» Directions for this task
Once the pictures have been removed, repeat the remainder of the records exactly.

» Input
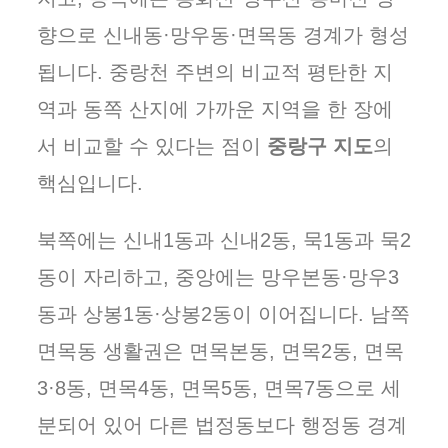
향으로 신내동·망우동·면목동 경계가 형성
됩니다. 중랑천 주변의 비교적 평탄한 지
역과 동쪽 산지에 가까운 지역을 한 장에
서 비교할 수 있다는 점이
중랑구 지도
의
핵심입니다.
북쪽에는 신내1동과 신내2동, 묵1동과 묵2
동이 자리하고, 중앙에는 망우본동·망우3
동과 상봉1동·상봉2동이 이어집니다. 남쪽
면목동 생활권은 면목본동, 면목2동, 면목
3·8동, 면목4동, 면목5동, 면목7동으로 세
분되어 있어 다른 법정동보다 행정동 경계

» Output of the exercise
향으로 신내동·망우동·면목동 경계가 형성
됩니다. 중랑천 주변의 비교적 평탄한 지
역과 동쪽 산지에 가까운 지역을 한 장에
서 비교할 수 있다는 점이
중랑구 지도
의
핵심입니다.
북쪽에는 신내1동과 신내2동, 묵1동과 묵2
동이 자리하고, 중앙에는 망우본동·망우3
동과 상봉1동·상봉2동이 이어집니다. 남쪽
면목동 생활권은 면목본동, 면목2동, 면목
3·8동, 면목4동, 면목5동, 면목7동으로 세
분되어 있어 다른 법정동보다 행정동 경계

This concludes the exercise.